Some damage to trees & Shrubs

Damaged tree after snow

At the beginning of February, we had a few days of heavy snow that caused some damage to trees and shrubs in the garden. The large acacia tree, native to Australia in the centre of the garden has delicate branches which were unfortunately damaged during this bad weather and parts of the tree have been removed, but is coming up to flower in Spring. This tree is particularly popular with the greenfinch, a tame bird that often takes pollen or seeds from its branches and at times sings in the tree its delightful long twittering notes & trills.

The snow also covered most of Greece, Turkey and some of the Aegean islands, while in Athens the thickness of the snow reached about 80-85 cm and residents were advised to stay at home.

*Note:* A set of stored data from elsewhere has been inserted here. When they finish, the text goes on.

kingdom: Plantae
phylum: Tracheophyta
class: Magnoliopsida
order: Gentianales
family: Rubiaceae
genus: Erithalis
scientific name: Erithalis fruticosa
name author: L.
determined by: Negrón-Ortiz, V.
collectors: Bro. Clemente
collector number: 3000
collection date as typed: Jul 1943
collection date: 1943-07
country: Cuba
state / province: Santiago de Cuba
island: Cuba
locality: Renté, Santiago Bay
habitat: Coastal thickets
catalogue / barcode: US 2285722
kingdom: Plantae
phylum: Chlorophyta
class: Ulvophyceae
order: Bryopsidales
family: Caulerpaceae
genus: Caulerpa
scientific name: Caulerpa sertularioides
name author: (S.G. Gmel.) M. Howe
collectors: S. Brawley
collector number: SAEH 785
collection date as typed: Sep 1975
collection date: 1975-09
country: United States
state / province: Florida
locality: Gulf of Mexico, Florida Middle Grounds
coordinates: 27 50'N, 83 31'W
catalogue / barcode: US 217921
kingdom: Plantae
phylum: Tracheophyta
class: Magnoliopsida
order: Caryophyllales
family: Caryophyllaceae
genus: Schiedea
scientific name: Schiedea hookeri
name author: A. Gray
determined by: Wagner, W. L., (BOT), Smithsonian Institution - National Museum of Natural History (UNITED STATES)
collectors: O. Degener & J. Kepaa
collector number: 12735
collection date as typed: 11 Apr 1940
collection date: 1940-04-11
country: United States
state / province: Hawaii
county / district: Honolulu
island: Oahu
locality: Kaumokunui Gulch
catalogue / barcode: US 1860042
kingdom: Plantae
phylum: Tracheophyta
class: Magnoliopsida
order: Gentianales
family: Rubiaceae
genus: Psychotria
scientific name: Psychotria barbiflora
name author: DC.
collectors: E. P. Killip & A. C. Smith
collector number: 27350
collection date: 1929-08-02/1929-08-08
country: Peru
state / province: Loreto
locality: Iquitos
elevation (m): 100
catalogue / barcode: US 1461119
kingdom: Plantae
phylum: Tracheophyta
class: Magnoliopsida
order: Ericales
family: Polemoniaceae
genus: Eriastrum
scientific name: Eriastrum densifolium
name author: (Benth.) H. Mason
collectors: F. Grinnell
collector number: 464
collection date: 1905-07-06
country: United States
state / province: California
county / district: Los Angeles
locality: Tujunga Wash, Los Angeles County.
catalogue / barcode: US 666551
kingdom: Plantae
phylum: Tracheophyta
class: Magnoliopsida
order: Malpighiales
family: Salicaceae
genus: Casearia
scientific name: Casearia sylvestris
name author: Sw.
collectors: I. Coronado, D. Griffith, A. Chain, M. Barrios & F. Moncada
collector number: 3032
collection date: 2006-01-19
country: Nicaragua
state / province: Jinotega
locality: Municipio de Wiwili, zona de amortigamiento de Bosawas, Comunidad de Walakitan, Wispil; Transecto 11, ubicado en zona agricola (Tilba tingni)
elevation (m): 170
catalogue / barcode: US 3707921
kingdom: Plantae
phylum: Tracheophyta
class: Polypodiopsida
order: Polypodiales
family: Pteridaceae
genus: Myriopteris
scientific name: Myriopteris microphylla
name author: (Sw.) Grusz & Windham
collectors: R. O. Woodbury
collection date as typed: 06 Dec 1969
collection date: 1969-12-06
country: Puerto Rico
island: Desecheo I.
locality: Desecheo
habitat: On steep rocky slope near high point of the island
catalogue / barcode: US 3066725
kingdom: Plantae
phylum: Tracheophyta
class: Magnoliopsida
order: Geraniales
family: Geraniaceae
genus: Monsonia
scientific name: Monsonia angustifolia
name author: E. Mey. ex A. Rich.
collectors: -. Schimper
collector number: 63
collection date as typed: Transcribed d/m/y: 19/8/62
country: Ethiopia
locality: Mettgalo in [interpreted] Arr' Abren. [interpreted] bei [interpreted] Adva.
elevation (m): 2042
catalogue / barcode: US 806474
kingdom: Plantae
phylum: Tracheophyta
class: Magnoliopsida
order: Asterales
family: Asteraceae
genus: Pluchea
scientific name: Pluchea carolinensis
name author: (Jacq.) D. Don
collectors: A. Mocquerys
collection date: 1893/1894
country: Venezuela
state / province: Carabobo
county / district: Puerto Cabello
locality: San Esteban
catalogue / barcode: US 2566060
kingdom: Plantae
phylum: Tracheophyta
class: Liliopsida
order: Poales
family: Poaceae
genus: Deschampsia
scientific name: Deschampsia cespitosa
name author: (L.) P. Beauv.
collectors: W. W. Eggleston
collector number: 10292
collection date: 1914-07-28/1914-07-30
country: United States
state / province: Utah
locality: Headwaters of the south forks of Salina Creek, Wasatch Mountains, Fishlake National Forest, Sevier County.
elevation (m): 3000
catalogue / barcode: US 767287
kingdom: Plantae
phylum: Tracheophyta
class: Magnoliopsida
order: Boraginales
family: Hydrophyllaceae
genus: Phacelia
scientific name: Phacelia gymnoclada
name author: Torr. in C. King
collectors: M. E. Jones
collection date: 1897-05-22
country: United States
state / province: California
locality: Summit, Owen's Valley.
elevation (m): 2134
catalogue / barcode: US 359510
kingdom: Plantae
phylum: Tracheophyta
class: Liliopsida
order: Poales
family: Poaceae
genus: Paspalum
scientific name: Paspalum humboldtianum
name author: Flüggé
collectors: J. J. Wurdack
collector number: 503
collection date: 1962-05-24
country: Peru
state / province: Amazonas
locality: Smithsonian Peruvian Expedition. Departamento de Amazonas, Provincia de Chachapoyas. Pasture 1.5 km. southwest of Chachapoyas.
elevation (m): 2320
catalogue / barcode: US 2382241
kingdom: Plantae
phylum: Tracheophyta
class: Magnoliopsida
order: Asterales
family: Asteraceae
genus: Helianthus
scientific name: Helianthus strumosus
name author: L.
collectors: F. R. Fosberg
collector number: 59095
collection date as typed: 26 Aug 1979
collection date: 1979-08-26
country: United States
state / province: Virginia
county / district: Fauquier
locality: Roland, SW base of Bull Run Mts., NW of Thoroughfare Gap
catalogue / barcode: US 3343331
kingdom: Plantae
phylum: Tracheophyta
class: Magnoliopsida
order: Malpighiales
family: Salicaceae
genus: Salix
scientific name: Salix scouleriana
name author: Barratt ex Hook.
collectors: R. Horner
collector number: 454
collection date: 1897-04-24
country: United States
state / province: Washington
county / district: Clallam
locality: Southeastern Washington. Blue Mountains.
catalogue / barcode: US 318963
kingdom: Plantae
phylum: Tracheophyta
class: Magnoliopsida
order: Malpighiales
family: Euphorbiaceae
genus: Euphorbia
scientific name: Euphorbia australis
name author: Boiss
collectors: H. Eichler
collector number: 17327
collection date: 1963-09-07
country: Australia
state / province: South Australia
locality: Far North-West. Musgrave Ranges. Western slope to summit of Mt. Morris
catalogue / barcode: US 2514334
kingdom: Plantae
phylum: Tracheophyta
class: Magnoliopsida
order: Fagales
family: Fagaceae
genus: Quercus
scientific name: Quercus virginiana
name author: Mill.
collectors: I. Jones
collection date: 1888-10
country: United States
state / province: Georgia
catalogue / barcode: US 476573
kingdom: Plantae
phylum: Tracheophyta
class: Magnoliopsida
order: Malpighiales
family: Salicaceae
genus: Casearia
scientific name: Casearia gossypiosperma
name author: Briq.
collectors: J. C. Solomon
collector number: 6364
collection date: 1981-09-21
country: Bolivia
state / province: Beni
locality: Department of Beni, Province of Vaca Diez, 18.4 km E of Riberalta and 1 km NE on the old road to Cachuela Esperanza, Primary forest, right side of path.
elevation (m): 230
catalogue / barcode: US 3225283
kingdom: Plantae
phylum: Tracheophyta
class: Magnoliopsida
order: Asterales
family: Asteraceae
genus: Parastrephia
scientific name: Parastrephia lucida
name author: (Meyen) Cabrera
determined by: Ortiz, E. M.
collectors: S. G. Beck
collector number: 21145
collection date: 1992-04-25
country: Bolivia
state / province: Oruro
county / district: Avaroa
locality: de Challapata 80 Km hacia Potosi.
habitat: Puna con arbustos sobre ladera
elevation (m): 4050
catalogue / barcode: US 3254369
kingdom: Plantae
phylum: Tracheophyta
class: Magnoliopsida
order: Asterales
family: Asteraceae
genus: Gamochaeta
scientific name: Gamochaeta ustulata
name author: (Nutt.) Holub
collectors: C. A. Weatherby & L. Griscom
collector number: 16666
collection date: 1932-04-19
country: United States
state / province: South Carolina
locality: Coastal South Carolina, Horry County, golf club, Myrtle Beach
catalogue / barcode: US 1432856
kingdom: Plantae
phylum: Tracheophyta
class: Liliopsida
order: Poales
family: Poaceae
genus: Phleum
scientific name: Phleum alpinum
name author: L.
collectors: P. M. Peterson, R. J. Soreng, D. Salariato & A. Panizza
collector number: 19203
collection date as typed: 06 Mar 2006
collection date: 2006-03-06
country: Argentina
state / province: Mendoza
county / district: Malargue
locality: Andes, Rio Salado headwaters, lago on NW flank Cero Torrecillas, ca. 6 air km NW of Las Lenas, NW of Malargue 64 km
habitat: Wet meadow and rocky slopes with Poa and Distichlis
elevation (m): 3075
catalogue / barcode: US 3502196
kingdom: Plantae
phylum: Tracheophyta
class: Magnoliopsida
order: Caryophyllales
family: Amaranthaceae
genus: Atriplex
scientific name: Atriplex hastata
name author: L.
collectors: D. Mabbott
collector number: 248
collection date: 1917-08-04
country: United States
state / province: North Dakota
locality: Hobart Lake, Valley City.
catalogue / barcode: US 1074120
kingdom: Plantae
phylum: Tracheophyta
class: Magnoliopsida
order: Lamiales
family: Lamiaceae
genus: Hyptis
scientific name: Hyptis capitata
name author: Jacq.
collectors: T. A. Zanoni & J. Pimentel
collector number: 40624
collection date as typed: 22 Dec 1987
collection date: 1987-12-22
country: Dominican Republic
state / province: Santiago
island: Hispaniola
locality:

An extreme snowstorm caused road disruption in the Capital leaving people to abandon their cars and walk home or take public transport.

tree in centre crushed by snow
village with heavy snow

A few pelargoniums have also been weakened a little in the harsh weather, Pelargonium vitifolium which is quite a tough plant has drooping leaves, I have given it a good dose of compost and also recycled organic matter (leaves, food scraps etc) to enrich the soil.
Pelargonium quercifolium was protected by the large rosemary bushes in the garden which covers most of this plant, apart from a few long branches so it wasn’t affected that much, also two of the pelargoniums after the snow may have died but it is too early to say for sure, they may hopefully start to produce new leaves again in spring.
Pelargonium hispidum & P . radens were sheltered by a wall & other plants, and so should began to recover in Spring.
The only plant that is in bloom at the moment is the rose, a delicate pink shade that hasn’t stopped most of the year, a stem has been made into an arch over the steps to the garden.
It is now slowly getting warmer with longer days so this should give more light to the plants which they lack during the winter months

Caring for your pelargoniums in winter


 Some pelargoniums can survive short periods of frost or snow but in cooler countries with continual cold weather they can be kept in a greenhouse or conservatory that has good air circulation & lighting. If you are keeping your pelargoniums outdoors it is advisable to cover them with a dome or a fleece when there are signs of frost or snow and to check the weather forecast frequently for signs of cold weather. If your pelargoniums are planted outside in the garden replanting them into pots and taking them indoors or into a greenhouse/conservatory over winter is another alternative.

After the winter months and the coming of Spring with warmer sunny days you can think about gradually reintroducing your plants again into the outdoors during daylight hours,the removal of old leaves, flower stalks and dead branches that have built up over winter with help your plant to develop new growth towards summer which may need to be pruned to create a more compact and bushy appearance over the new year.